— What you need to do —
Reproduce every one of the following items line by line, keeping each character unchanged.

— Records for this exercise —
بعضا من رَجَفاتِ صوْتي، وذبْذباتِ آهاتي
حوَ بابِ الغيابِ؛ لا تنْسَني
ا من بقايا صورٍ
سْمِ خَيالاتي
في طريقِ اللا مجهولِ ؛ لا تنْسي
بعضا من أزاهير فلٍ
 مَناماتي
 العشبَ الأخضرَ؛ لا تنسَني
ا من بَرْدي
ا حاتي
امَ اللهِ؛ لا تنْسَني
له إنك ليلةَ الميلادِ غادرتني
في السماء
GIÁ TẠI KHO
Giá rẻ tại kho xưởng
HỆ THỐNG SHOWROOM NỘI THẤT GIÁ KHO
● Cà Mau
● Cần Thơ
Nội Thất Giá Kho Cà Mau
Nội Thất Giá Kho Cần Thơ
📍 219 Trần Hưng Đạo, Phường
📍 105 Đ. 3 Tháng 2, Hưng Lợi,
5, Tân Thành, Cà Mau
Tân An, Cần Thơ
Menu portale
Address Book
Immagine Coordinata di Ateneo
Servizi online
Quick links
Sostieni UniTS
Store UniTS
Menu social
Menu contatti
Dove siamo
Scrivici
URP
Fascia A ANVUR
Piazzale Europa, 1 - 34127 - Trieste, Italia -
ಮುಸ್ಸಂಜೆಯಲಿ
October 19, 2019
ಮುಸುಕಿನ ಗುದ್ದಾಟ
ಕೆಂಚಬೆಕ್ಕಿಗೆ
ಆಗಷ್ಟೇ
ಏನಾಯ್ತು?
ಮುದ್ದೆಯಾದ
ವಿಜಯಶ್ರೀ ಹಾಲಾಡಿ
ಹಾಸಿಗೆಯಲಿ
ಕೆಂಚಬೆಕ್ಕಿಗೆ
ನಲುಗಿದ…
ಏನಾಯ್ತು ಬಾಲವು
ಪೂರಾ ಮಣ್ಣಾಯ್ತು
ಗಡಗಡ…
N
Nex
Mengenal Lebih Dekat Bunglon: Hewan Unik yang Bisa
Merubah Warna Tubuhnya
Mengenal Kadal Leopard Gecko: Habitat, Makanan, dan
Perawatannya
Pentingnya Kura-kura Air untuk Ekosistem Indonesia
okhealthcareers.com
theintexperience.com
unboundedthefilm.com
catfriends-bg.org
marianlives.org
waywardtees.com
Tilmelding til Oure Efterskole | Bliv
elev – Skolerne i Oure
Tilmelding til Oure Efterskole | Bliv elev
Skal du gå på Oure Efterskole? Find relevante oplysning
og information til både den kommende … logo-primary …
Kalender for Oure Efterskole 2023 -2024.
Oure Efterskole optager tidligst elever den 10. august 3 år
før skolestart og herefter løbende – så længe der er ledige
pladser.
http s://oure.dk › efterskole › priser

— Result of this exercise —
بعضا من رَجَفاتِ صوْتي، وذبْذباتِ آهاتي
حوَ بابِ الغيابِ؛ لا تنْسَني
ا من بقايا صورٍ
سْمِ خَيالاتي
في طريقِ اللا مجهولِ ؛ لا تنْسي
بعضا من أزاهير فلٍ
 مَناماتي
 العشبَ الأخضرَ؛ لا تنسَني
ا من بَرْدي
ا حاتي
امَ اللهِ؛ لا تنْسَني
له إنك ليلةَ الميلادِ غادرتني
في السماء
GIÁ TẠI KHO
Giá rẻ tại kho xưởng
HỆ THỐNG SHOWROOM NỘI THẤT GIÁ KHO
● Cà Mau
● Cần Thơ
Nội Thất Giá Kho Cà Mau
Nội Thất Giá Kho Cần Thơ
📍 219 Trần Hưng Đạo, Phường
📍 105 Đ. 3 Tháng 2, Hưng Lợi,
5, Tân Thành, Cà Mau
Tân An, Cần Thơ
Menu portale
Address Book
Immagine Coordinata di Ateneo
Servizi online
Quick links
Sostieni UniTS
Store UniTS
Menu social
Menu contatti
Dove siamo
Scrivici
URP
Fascia A ANVUR
Piazzale Europa, 1 - 34127 - Trieste, Italia -
ಮುಸ್ಸಂಜೆಯಲಿ
October 19, 2019
ಮುಸುಕಿನ ಗುದ್ದಾಟ
ಕೆಂಚಬೆಕ್ಕಿಗೆ
ಆಗಷ್ಟೇ
ಏನಾಯ್ತು?
ಮುದ್ದೆಯಾದ
ವಿಜಯಶ್ರೀ ಹಾಲಾಡಿ
ಹಾಸಿಗೆಯಲಿ
ಕೆಂಚಬೆಕ್ಕಿಗೆ
ನಲುಗಿದ…
ಏನಾಯ್ತು ಬಾಲವು
ಪೂರಾ ಮಣ್ಣಾಯ್ತು
ಗಡಗಡ…
N
Nex
Mengenal Lebih Dekat Bunglon: Hewan Unik yang Bisa
Merubah Warna Tubuhnya
Mengenal Kadal Leopard Gecko: Habitat, Makanan, dan
Perawatannya
Pentingnya Kura-kura Air untuk Ekosistem Indonesia
okhealthcareers.com
theintexperience.com
unboundedthefilm.com
catfriends-bg.org
marianlives.org
waywardtees.com
Tilmelding til Oure Efterskole | Bliv
elev – Skolerne i Oure
Tilmelding til Oure Efterskole | Bliv elev
Skal du gå på Oure Efterskole? Find relevante oplysning
og information til både den kommende … logo-primary …
Kalender for Oure Efterskole 2023 -2024.
Oure Efterskole optager tidligst elever den 10. august 3 år
før skolestart og herefter løbende – så længe der er ledige
pladser.
http s://oure.dk › efterskole › priser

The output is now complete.